"Lest we get on our high horse and think this is unique to some other place, remember that during the Crusades and the Inquisition, people committed terrible deeds in the name of Christ."
These words from the President of the United States, during remarks at the National Prayer Breakfast, have caused an uproar in religious circles -- and rightly so -- in spite of the administration's attempts to downplay the nature of his words.
You don't have to be a longtime critic of the president to see that his deflecting attention away from modern-day evil during a rare occasion to focus on it was a missed opportunity. One that continues our cultural avoidance of tough questions about faith and reason, a public conversation that typically gets shut down -- often with threats and/or violence -- when it centers on Islam.

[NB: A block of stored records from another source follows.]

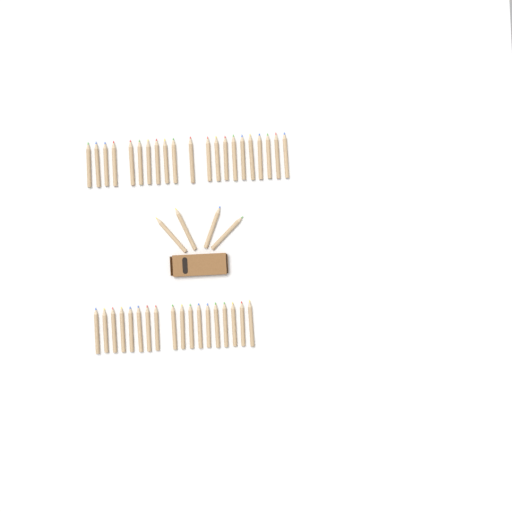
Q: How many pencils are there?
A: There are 43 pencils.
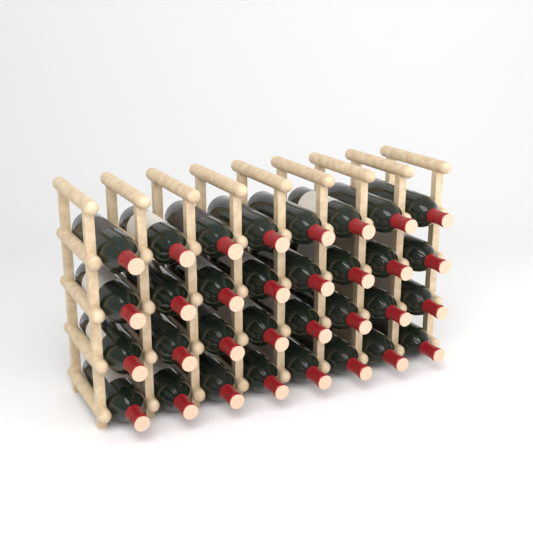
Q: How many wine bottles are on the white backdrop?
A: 32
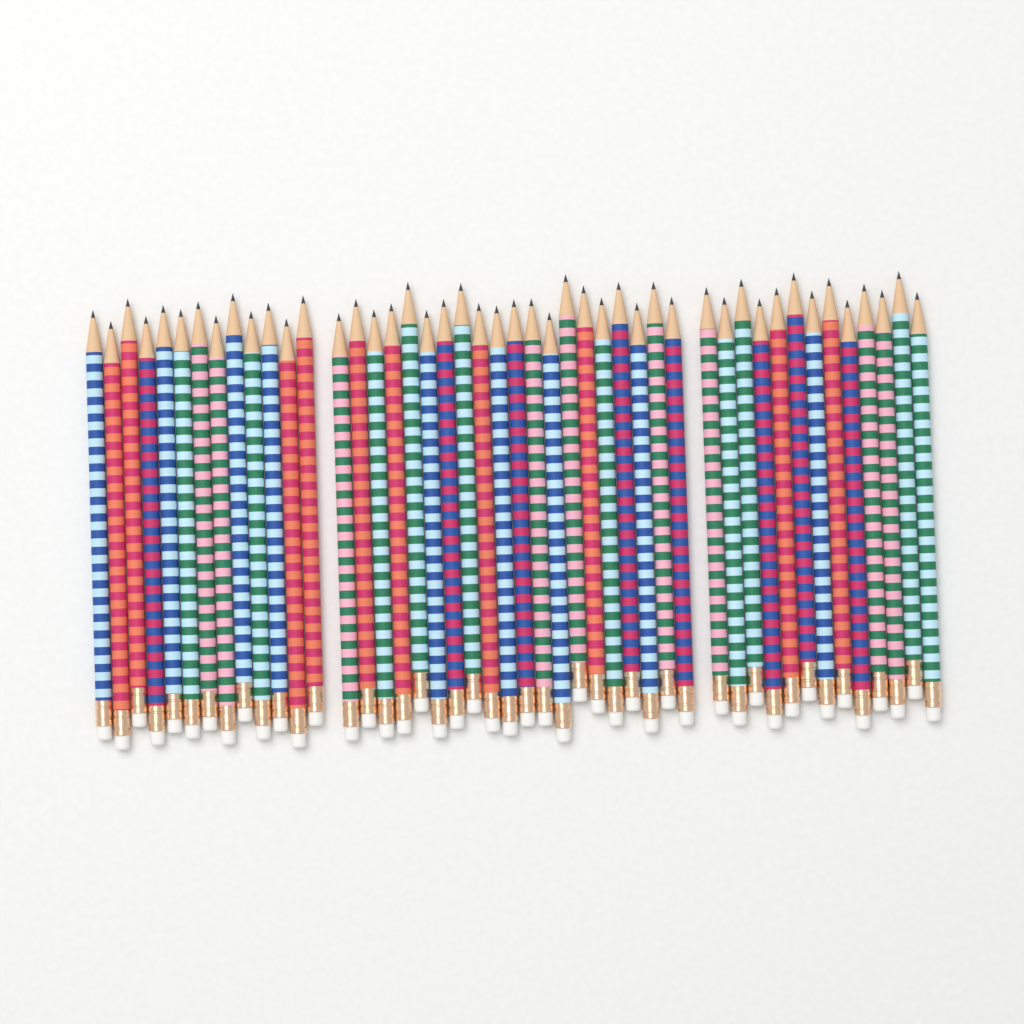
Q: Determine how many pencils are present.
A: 46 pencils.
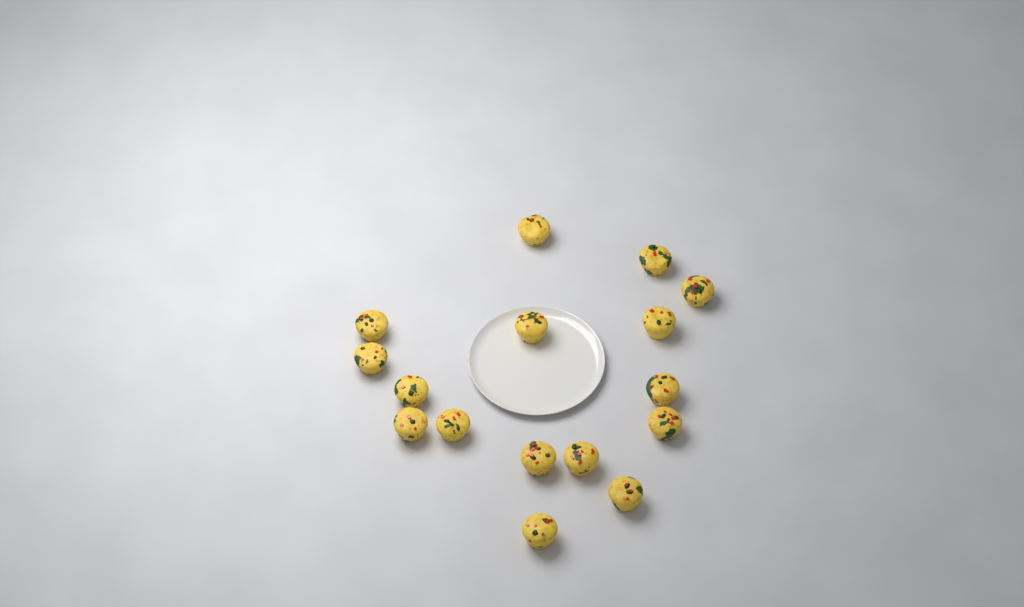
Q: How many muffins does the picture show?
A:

Besides the Crusades, President Obama mentioned slavery as something that was often justified in the name of Christ, which did a disservice to the abolitionists who were men and women of faith.
The president's words were also a slap in the face to Christians in the Middle East -- including those displaced from Iraq and Syria on account of the Islamic State's attempts to eradicate their existence in that part of the world.
People being killed for blasphemy and Christians being killed for refusing to renounce their faith is not a thing of the past, which is why the president's loaded history lesson wasn't the best use of his platform.
But President Obama's most controversial comments at the prayer breakfast weren't his most alarming. During that same speech, he said: "No grievance justifies the taking of innocent lives, or the oppression of those who are weaker or fewer in number." As the president said this and directed those listening to "Put on love," I couldn't help but hear the echoes of Mother Teresa's speech at a 1994 prayer breakfast: "Any country that accepts abortion is not teaching its people to love, but to use any violence to get what they want. This is why the greatest destroyer of love and peace is abortion."
This is why we can't see clearly. Our national conscience is too clouded, too complicit, too bogged down by false claims of love and choice and freedom.
President Obama also stressed the importance of humility, which he curiously linked to a "suspicion of government getting between us and our faiths, or trying to dictate our faiths, or elevate one faith over another."
We're a country that uses God's name in many ways, but also increasingly privatizes the practice of religion, shunts it off to the side and keeps it cordoned off from the public sphere that so needs its influence. The Hobby Lobby health care case before the Supreme Court last summer was about the Obama administration insisting that religious liberty doesn't extent to people pursuing commercial activity and providing jobs. It's a posture that religious believers have contributed to, and are now falling victim to. As the president vowed to defend religious liberty, portraying the United States as its beacon, his call to humility underlined the need for self-reflection, as his own administration continues to keep religious believers heading to court.
Humility is needed to see the damage ideology does when it clouds what's right in front of us, making it impossible to see clearly what's happening a world away. Humility is needed to see that humility itself has become its own religion, mandating compliance with a tyrannical impulse.